■ Instructions for the task ■
Transcribe the records that follow in their entirety, omitting any pictures.
· · · ·
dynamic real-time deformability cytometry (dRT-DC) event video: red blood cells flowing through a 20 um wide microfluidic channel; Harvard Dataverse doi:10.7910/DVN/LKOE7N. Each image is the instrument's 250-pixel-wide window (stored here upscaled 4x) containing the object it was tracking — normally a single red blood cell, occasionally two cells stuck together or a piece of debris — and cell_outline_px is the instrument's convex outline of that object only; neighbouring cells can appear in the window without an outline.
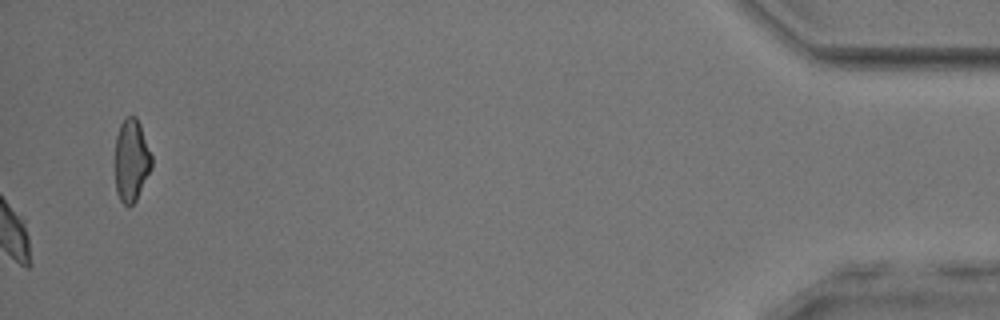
{"species": "common noctule bat (a hibernating species)", "species_latin": "Nyctalus noctula", "temperature_condition": "room temperature", "stored_images_in_passage": 50, "camera_frame_rate_fps": 3000, "um_per_image_px": 0.085, "animal": {"sex": "male", "body_mass_g": 17.9, "forearm_length_mm": 54.2}, "frame": {"image": 1, "passage_image": 50, "time_ms": 16.333, "image_size_px": [1000, 320], "cell_outline_px": [[152, 168], [136, 200], [132, 204], [124, 204], [120, 200], [116, 192], [116, 136], [120, 124], [124, 116], [136, 116], [140, 124], [152, 156]], "centroid_in_image_um": [11.18, 13.6], "position_along_channel_um": 424.0, "area_um2": 17.51}, "authors_computed_cell_mechanics": {"area_um2": 18.9584, "velocity_mm_per_s": 3.8723, "shape_relaxation_time_tau1_ms": 3.7332, "shape_relaxation_time_tau2_ms": 2.2482, "deformation_change_tau1": 0.1376, "deformation_change_tau2": 0.099}}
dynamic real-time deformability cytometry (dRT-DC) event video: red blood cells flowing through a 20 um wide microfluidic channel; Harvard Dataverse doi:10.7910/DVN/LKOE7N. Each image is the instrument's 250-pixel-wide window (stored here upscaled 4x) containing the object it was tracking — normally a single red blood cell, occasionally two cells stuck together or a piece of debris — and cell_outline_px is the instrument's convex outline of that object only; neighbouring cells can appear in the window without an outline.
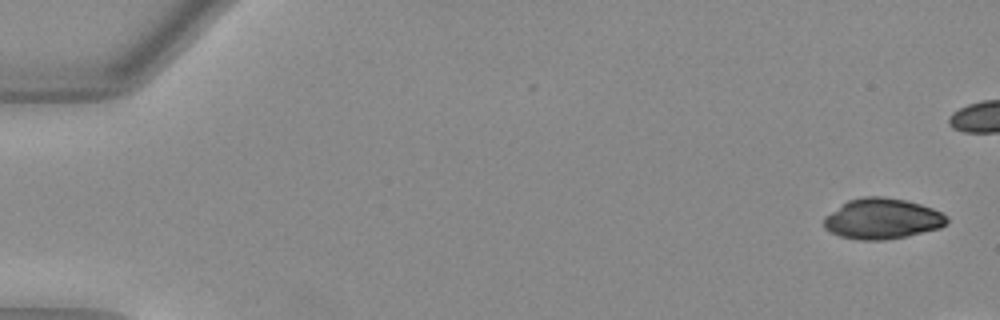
{"species": "Egyptian fruit bat (a non-hibernating species)", "species_latin": "Rousettus aegyptiacus", "temperature_condition": "warm", "stored_images_in_passage": 14, "camera_frame_rate_fps": 3000, "um_per_image_px": 0.085, "animal": {"sex": "female"}, "frame": {"image": 1, "passage_image": 1, "time_ms": 0.0, "image_size_px": [1000, 320], "cell_outline_px": [[948, 224], [940, 228], [908, 236], [884, 240], [856, 240], [840, 236], [824, 228], [824, 216], [848, 200], [864, 196], [884, 196], [904, 200], [920, 204], [932, 208], [948, 216]], "centroid_in_image_um": [75.0, 18.6], "position_along_channel_um": 10.0, "area_um2": 29.25}}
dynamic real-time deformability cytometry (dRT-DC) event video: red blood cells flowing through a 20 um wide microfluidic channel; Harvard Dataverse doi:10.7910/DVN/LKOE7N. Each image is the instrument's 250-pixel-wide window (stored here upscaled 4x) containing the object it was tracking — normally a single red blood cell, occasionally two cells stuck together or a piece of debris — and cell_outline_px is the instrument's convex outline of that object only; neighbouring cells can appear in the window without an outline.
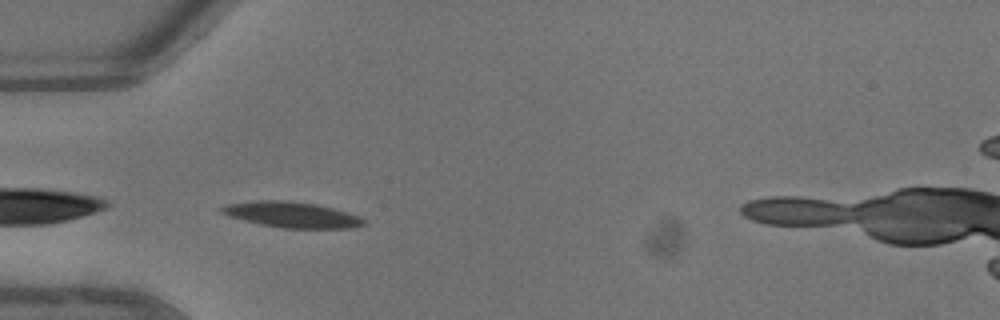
{"species": "common noctule bat (a hibernating species)", "species_latin": "Nyctalus noctula", "temperature_condition": "warm", "stored_images_in_passage": 25, "camera_frame_rate_fps": 3000, "um_per_image_px": 0.085, "animal": {"sex": "male", "body_mass_g": 13.3}, "frame": {"image": 1, "passage_image": 1, "time_ms": 0.0, "image_size_px": [1000, 320], "cell_outline_px": [[368, 224], [352, 228], [280, 228], [260, 224], [228, 216], [220, 212], [216, 208], [228, 204], [256, 200], [288, 200], [316, 204], [332, 208], [360, 216], [368, 220]], "centroid_in_image_um": [24.81, 18.25], "position_along_channel_um": 60.2, "area_um2": 21.56}}
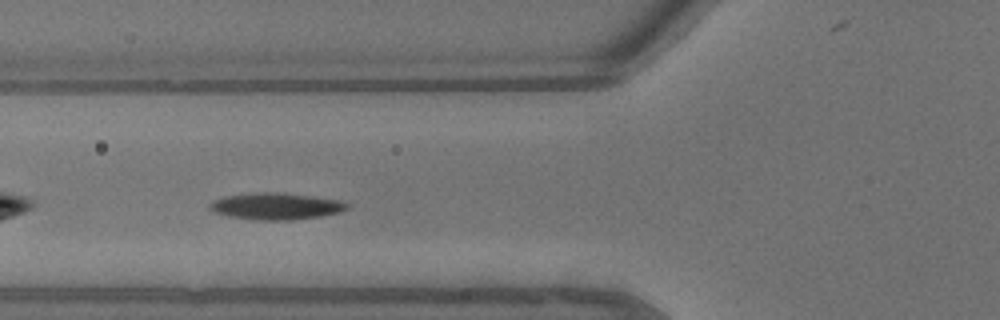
{"frame": {"image": 2, "passage_image": 4, "time_ms": 1.0, "image_size_px": [1000, 320], "cell_outline_px": [[348, 208], [340, 212], [320, 216], [284, 220], [260, 220], [232, 216], [212, 212], [208, 208], [208, 204], [224, 196], [256, 192], [284, 192], [344, 200], [348, 204]], "centroid_in_image_um": [23.48, 17.5], "position_along_channel_um": 102.3, "area_um2": 21.39}, "authors_computed_cell_mechanics": {"area_um2": 21.2126, "velocity_mm_per_s": 4.6358, "shape_relaxation_time_tau1_ms": 3.2668, "shape_relaxation_time_tau2_ms": 3.4487, "deformation_change_tau1": 0.124, "deformation_change_tau2": 0.0846}}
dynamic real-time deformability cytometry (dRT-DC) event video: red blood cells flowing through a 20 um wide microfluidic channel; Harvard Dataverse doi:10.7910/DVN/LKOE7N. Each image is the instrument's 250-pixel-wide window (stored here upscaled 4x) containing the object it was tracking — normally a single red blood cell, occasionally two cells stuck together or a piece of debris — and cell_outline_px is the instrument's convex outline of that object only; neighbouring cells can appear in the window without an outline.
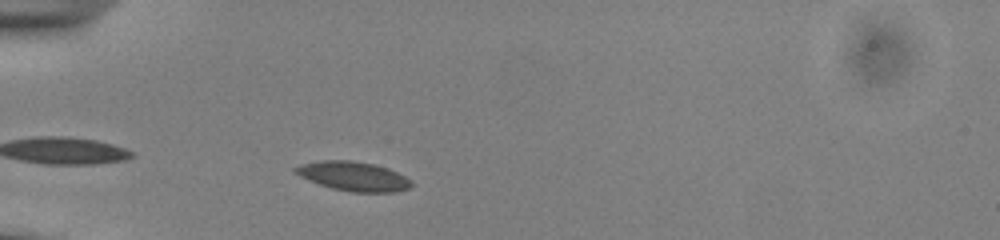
{"species": "common noctule bat (a hibernating species)", "species_latin": "Nyctalus noctula", "temperature_condition": "cold", "stored_images_in_passage": 23, "camera_frame_rate_fps": 3000, "um_per_image_px": 0.085, "animal": {"sex": "male", "body_mass_g": 13.0, "forearm_length_mm": 53.1}, "frame": {"image": 1, "passage_image": 3, "time_ms": 0.667, "image_size_px": [1000, 240], "cell_outline_px": [[412, 184], [408, 188], [396, 192], [352, 192], [332, 188], [308, 180], [292, 172], [292, 168], [300, 164], [320, 160], [352, 160], [372, 164], [388, 168], [412, 180]], "centroid_in_image_um": [29.99, 14.97], "position_along_channel_um": 55.0, "area_um2": 19.83}}
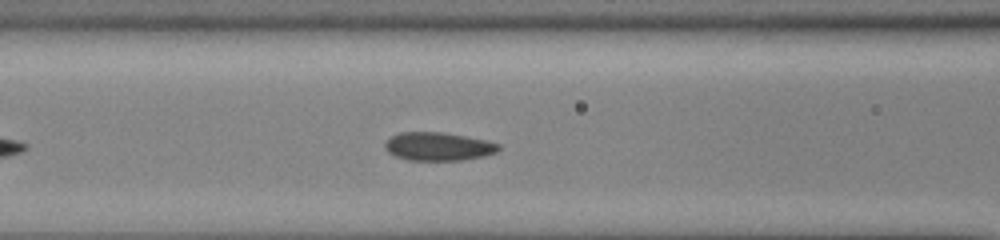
{"frame": {"image": 2, "passage_image": 10, "time_ms": 3.0, "image_size_px": [1000, 240], "cell_outline_px": [[500, 148], [496, 152], [484, 156], [464, 160], [408, 160], [396, 156], [388, 152], [384, 148], [384, 144], [392, 136], [400, 132], [440, 132], [464, 136], [484, 140], [500, 144]], "centroid_in_image_um": [37.24, 12.45], "position_along_channel_um": 129.4, "area_um2": 18.61}}
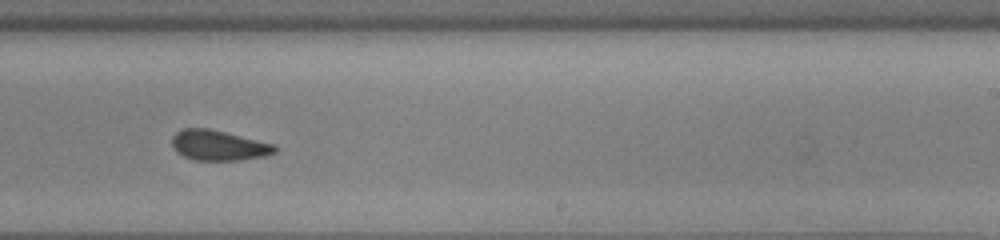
{"frame": {"image": 3, "passage_image": 21, "time_ms": 6.667, "image_size_px": [1000, 240], "cell_outline_px": [[276, 152], [264, 156], [240, 160], [196, 160], [184, 156], [176, 152], [172, 148], [172, 136], [180, 128], [208, 128], [276, 144]], "centroid_in_image_um": [18.56, 12.35], "position_along_channel_um": 270.4, "area_um2": 18.21}}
· · · ·
■ Answer to this task ■
dynamic real-time deformability cytometry (dRT-DC) event video: red blood cells flowing through a 20 um wide microfluidic channel; Harvard Dataverse doi:10.7910/DVN/LKOE7N. Each image is the instrument's 250-pixel-wide window (stored here upscaled 4x) containing the object it was tracking — normally a single red blood cell, occasionally two cells stuck together or a piece of debris — and cell_outline_px is the instrument's convex outline of that object only; neighbouring cells can appear in the window without an outline.
{"species": "common noctule bat (a hibernating species)", "species_latin": "Nyctalus noctula", "temperature_condition": "room temperature", "stored_images_in_passage": 50, "camera_frame_rate_fps": 3000, "um_per_image_px": 0.085, "animal": {"sex": "male", "body_mass_g": 17.9, "forearm_length_mm": 54.2}, "frame": {"image": 1, "passage_image": 50, "time_ms": 16.333, "image_size_px": [1000, 320], "cell_outline_px": [[152, 168], [136, 200], [132, 204], [124, 204], [120, 200], [116, 192], [116, 136], [120, 124], [124, 116], [136, 116], [140, 124], [152, 156]], "centroid_in_image_um": [11.18, 13.6], "position_along_channel_um": 424.0, "area_um2": 17.51}, "authors_computed_cell_mechanics": {"area_um2": 18.9584, "velocity_mm_per_s": 3.8723, "shape_relaxation_time_tau1_ms": 3.7332, "shape_relaxation_time_tau2_ms": 2.2482, "deformation_change_tau1": 0.1376, "deformation_change_tau2": 0.099}}
dynamic real-time deformability cytometry (dRT-DC) event video: red blood cells flowing through a 20 um wide microfluidic channel; Harvard Dataverse doi:10.7910/DVN/LKOE7N. Each image is the instrument's 250-pixel-wide window (stored here upscaled 4x) containing the object it was tracking — normally a single red blood cell, occasionally two cells stuck together or a piece of debris — and cell_outline_px is the instrument's convex outline of that object only; neighbouring cells can appear in the window without an outline.
{"species": "Egyptian fruit bat (a non-hibernating species)", "species_latin": "Rousettus aegyptiacus", "temperature_condition": "warm", "stored_images_in_passage": 14, "camera_frame_rate_fps": 3000, "um_per_image_px": 0.085, "animal": {"sex": "female"}, "frame": {"image": 1, "passage_image": 1, "time_ms": 0.0, "image_size_px": [1000, 320], "cell_outline_px": [[948, 224], [940, 228], [908, 236], [884, 240], [856, 240], [840, 236], [824, 228], [824, 216], [848, 200], [864, 196], [884, 196], [904, 200], [920, 204], [932, 208], [948, 216]], "centroid_in_image_um": [75.0, 18.6], "position_along_channel_um": 10.0, "area_um2": 29.25}}
dynamic real-time deformability cytometry (dRT-DC) event video: red blood cells flowing through a 20 um wide microfluidic channel; Harvard Dataverse doi:10.7910/DVN/LKOE7N. Each image is the instrument's 250-pixel-wide window (stored here upscaled 4x) containing the object it was tracking — normally a single red blood cell, occasionally two cells stuck together or a piece of debris — and cell_outline_px is the instrument's convex outline of that object only; neighbouring cells can appear in the window without an outline.
{"species": "common noctule bat (a hibernating species)", "species_latin": "Nyctalus noctula", "temperature_condition": "warm", "stored_images_in_passage": 25, "camera_frame_rate_fps": 3000, "um_per_image_px": 0.085, "animal": {"sex": "male", "body_mass_g": 13.3}, "frame": {"image": 1, "passage_image": 1, "time_ms": 0.0, "image_size_px": [1000, 320], "cell_outline_px": [[368, 224], [352, 228], [280, 228], [260, 224], [228, 216], [220, 212], [216, 208], [228, 204], [256, 200], [288, 200], [316, 204], [332, 208], [360, 216], [368, 220]], "centroid_in_image_um": [24.81, 18.25], "position_along_channel_um": 60.2, "area_um2": 21.56}}
{"frame": {"image": 2, "passage_image": 4, "time_ms": 1.0, "image_size_px": [1000, 320], "cell_outline_px": [[348, 208], [340, 212], [320, 216], [284, 220], [260, 220], [232, 216], [212, 212], [208, 208], [208, 204], [224, 196], [256, 192], [284, 192], [344, 200], [348, 204]], "centroid_in_image_um": [23.48, 17.5], "position_along_channel_um": 102.3, "area_um2": 21.39}, "authors_computed_cell_mechanics": {"area_um2": 21.2126, "velocity_mm_per_s": 4.6358, "shape_relaxation_time_tau1_ms": 3.2668, "shape_relaxation_time_tau2_ms": 3.4487, "deformation_change_tau1": 0.124, "deformation_change_tau2": 0.0846}}
dynamic real-time deformability cytometry (dRT-DC) event video: red blood cells flowing through a 20 um wide microfluidic channel; Harvard Dataverse doi:10.7910/DVN/LKOE7N. Each image is the instrument's 250-pixel-wide window (stored here upscaled 4x) containing the object it was tracking — normally a single red blood cell, occasionally two cells stuck together or a piece of debris — and cell_outline_px is the instrument's convex outline of that object only; neighbouring cells can appear in the window without an outline.
{"species": "common noctule bat (a hibernating species)", "species_latin": "Nyctalus noctula", "temperature_condition": "cold", "stored_images_in_passage": 23, "camera_frame_rate_fps": 3000, "um_per_image_px": 0.085, "animal": {"sex": "male", "body_mass_g": 13.0, "forearm_length_mm": 53.1}, "frame": {"image": 1, "passage_image": 3, "time_ms": 0.667, "image_size_px": [1000, 240], "cell_outline_px": [[412, 184], [408, 188], [396, 192], [352, 192], [332, 188], [308, 180], [292, 172], [292, 168], [300, 164], [320, 160], [352, 160], [372, 164], [388, 168], [412, 180]], "centroid_in_image_um": [29.99, 14.97], "position_along_channel_um": 55.0, "area_um2": 19.83}}
{"frame": {"image": 2, "passage_image": 10, "time_ms": 3.0, "image_size_px": [1000, 240], "cell_outline_px": [[500, 148], [496, 152], [484, 156], [464, 160], [408, 160], [396, 156], [388, 152], [384, 148], [384, 144], [392, 136], [400, 132], [440, 132], [464, 136], [484, 140], [500, 144]], "centroid_in_image_um": [37.24, 12.45], "position_along_channel_um": 129.4, "area_um2": 18.61}}
{"frame": {"image": 3, "passage_image": 21, "time_ms": 6.667, "image_size_px": [1000, 240], "cell_outline_px": [[276, 152], [264, 156], [240, 160], [196, 160], [184, 156], [176, 152], [172, 148], [172, 136], [180, 128], [208, 128], [276, 144]], "centroid_in_image_um": [18.56, 12.35], "position_along_channel_um": 270.4, "area_um2": 18.21}}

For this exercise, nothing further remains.